Let’s return to the stained glass monster in the ceiling. Let’s be honest, the fact that I am installing stained glass at all in our house is huge leap for me and my taste. Yes, I love going to places like a church or the Marc Chagall Museum in Nice, France, to see all those amazing stained glass windows. But never did I think I had the guts to venture into stained glass like some of architects and designers I love (Julia Morgan, Alfonso Muscha, & Frank Lollyd Wright.) At first, I was toying with designing the panes myself but that become a stressful undertaking since I haven’t drawn anything since my college days. Although, in high school I used to sketch ideas for windows and jewelry in my sketchbooks. I still have all of that work but finding it was an undertaking itself.

For four months, I mulled ideas of what to do with these four panes of glass. We were on another trip to Disneyland following my nieces wedding. While our three families posed for a group portrait, I took a moment to enjoy the tall Napa Rose stained glass windows. I realized while admiring the glowing light through the Frank Lloyd Wright inspired windows in the main dinning room, the window was the answer. Namely because I immediately remembered 5 years earlier, Clem and I did a date night together there while my mom and mother-in-law babysat the kids in their hotel rooms for the night. I think my mom actually had all three in her room watching a movie. It was an evening I’ve remembered fondly, especially that my mother, who would pass three years later, helped make it happen.
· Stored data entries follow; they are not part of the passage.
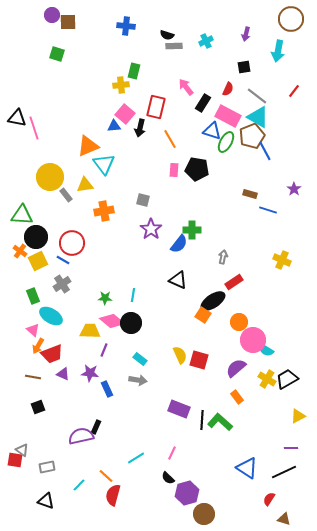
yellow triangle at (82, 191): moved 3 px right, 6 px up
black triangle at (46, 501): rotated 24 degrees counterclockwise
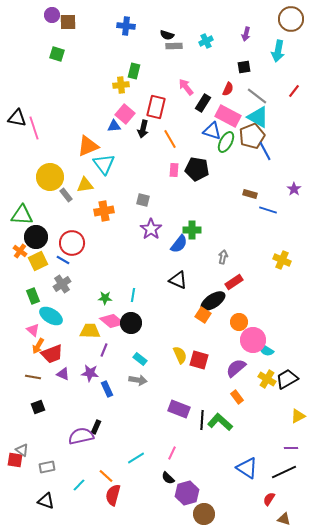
black arrow at (140, 128): moved 3 px right, 1 px down
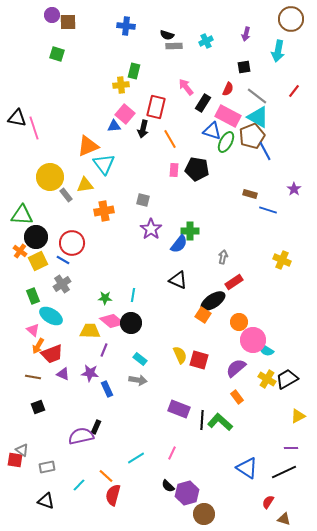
green cross at (192, 230): moved 2 px left, 1 px down
black semicircle at (168, 478): moved 8 px down
red semicircle at (269, 499): moved 1 px left, 3 px down
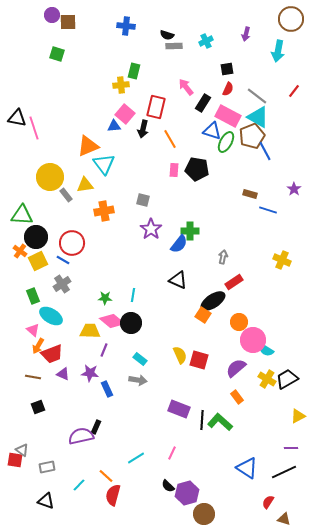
black square at (244, 67): moved 17 px left, 2 px down
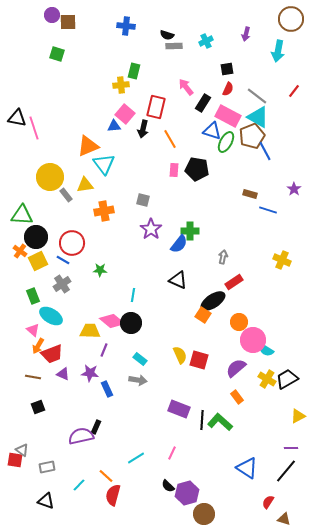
green star at (105, 298): moved 5 px left, 28 px up
black line at (284, 472): moved 2 px right, 1 px up; rotated 25 degrees counterclockwise
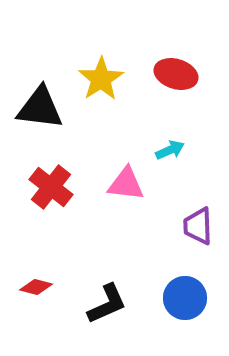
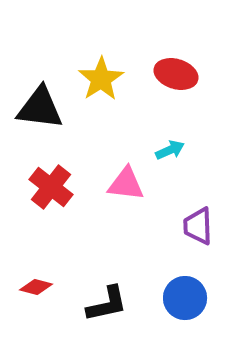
black L-shape: rotated 12 degrees clockwise
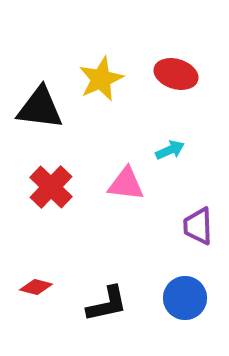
yellow star: rotated 9 degrees clockwise
red cross: rotated 6 degrees clockwise
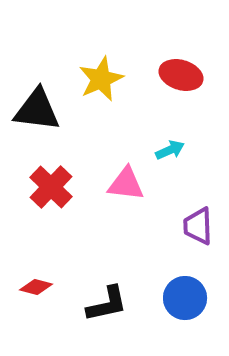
red ellipse: moved 5 px right, 1 px down
black triangle: moved 3 px left, 2 px down
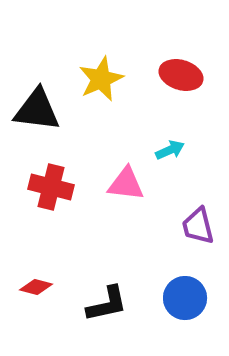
red cross: rotated 30 degrees counterclockwise
purple trapezoid: rotated 12 degrees counterclockwise
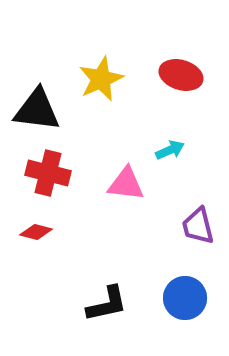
red cross: moved 3 px left, 14 px up
red diamond: moved 55 px up
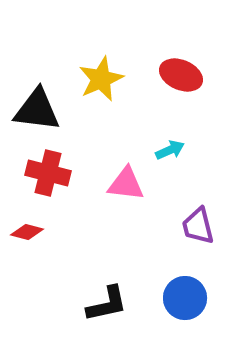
red ellipse: rotated 6 degrees clockwise
red diamond: moved 9 px left
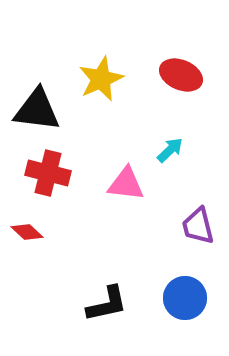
cyan arrow: rotated 20 degrees counterclockwise
red diamond: rotated 28 degrees clockwise
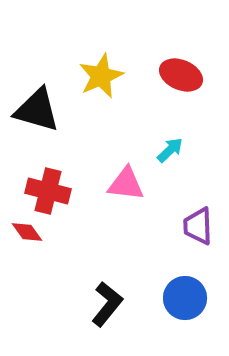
yellow star: moved 3 px up
black triangle: rotated 9 degrees clockwise
red cross: moved 18 px down
purple trapezoid: rotated 12 degrees clockwise
red diamond: rotated 12 degrees clockwise
black L-shape: rotated 39 degrees counterclockwise
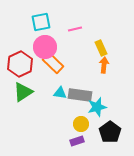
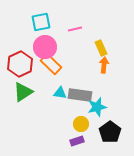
orange rectangle: moved 2 px left, 1 px down
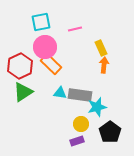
red hexagon: moved 2 px down
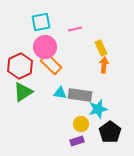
cyan star: moved 1 px right, 2 px down
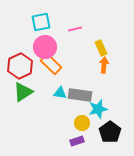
yellow circle: moved 1 px right, 1 px up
This now  brings us to the first pane I thought of first, but the second panes that was completed for the project. The pane would be based on a Frank Lloyd Wright window design, an obvious choice for our craftsman inspired project. The problem was a plethora of options. I’ve been lucky enough see and tour a few homes by Wright over the past few decades. But my first real exposure to his work was in 94 when I surveyed a design class at RISD that had a section on Wright stained glass works. I got the luxury to see several pieces from the Martin House in New York and did a field trip up to Buffalo, New York to see the house before it started restoration in the 90s.
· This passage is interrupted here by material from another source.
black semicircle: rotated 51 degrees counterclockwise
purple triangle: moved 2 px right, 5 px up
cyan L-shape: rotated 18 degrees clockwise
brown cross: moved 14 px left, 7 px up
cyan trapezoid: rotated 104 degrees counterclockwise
The finished pane inserted.

The design I settled on was actually one of the hundreds of designs Wright made in his lifetime but never produced. The design was used on the cover of Liberty Magazine in 1926, called the Suguaro Forms & Cactus Flowers. It would go on to be one of the most notable works to inspire other artists to build their own versions of the window design. I love the history of this pane and the color palette was an additional draw to choosing it. The green color palette will ensure it’s placement in the 4 lights of the sun tunnel. This was also the most intricate of the four designs I chose. Wright's inspiration is throughout the house. From the narrow staircase windows, to the square prairie window panes used in most of the house.  This pane was actually the second pane to be produced. Coming next, a double whammy, pane 2 and 3.
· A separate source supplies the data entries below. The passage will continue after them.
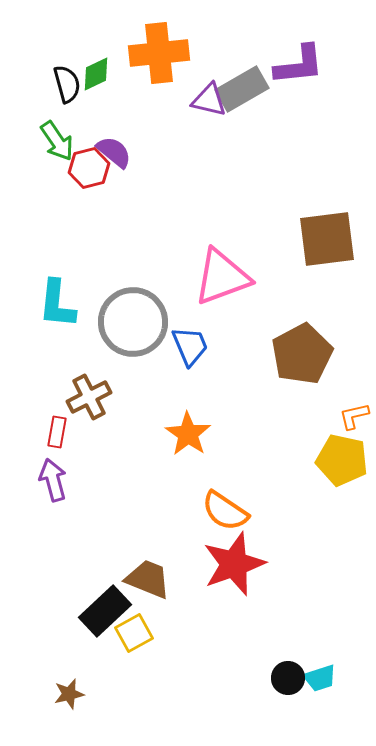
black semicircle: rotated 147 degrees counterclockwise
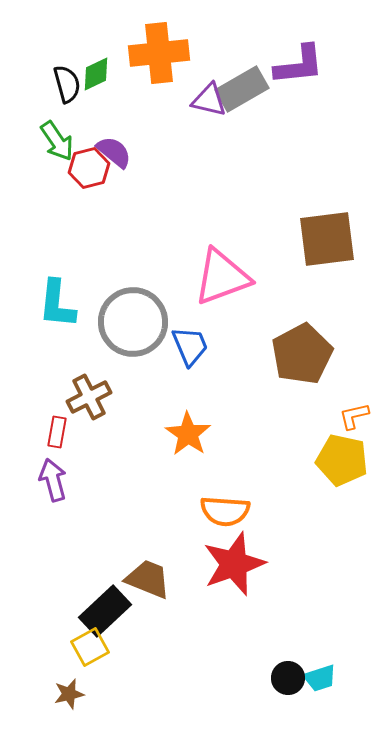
orange semicircle: rotated 30 degrees counterclockwise
yellow square: moved 44 px left, 14 px down
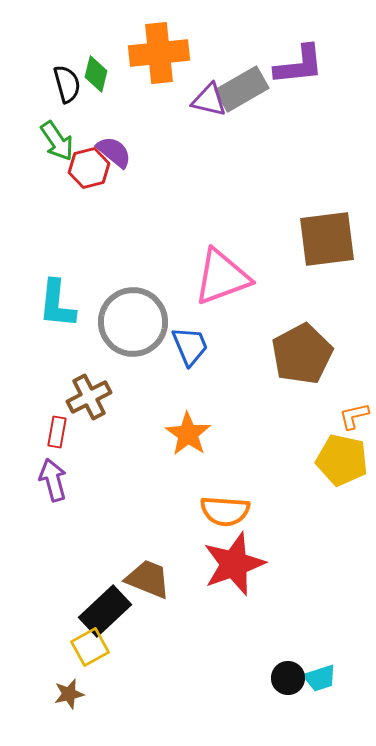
green diamond: rotated 51 degrees counterclockwise
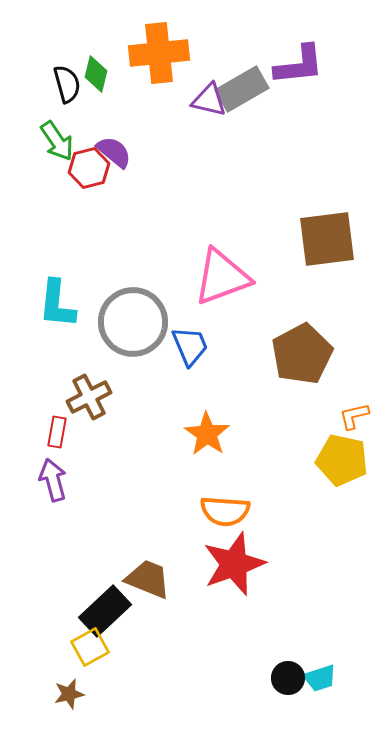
orange star: moved 19 px right
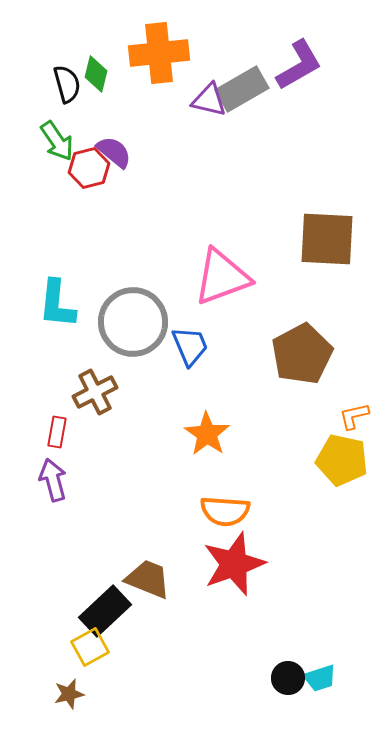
purple L-shape: rotated 24 degrees counterclockwise
brown square: rotated 10 degrees clockwise
brown cross: moved 6 px right, 5 px up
The Biltmoe Hotel’s Saguaro Forms & Cactus Flowers Window 1973 

While Saguaro Forms & Cactus Flowers design was never produced during Wright’s lifetime. The design would be used in the Arizona Biltmore Hotel almost 20 years after Wright’s death. The Biltmore more was built in the 1920’s and was designed by Albert Chase McArthur, who was a draftsmen for Wright for two years. The hotel design references Wright’s work and Wright himself helped with the project for a period of time. In the 1970’s the Biltmore underwent a renovation and the owner commissioned a group of Wright’s students to build the full-size window for the hotel. Adding this piece was a no brainer.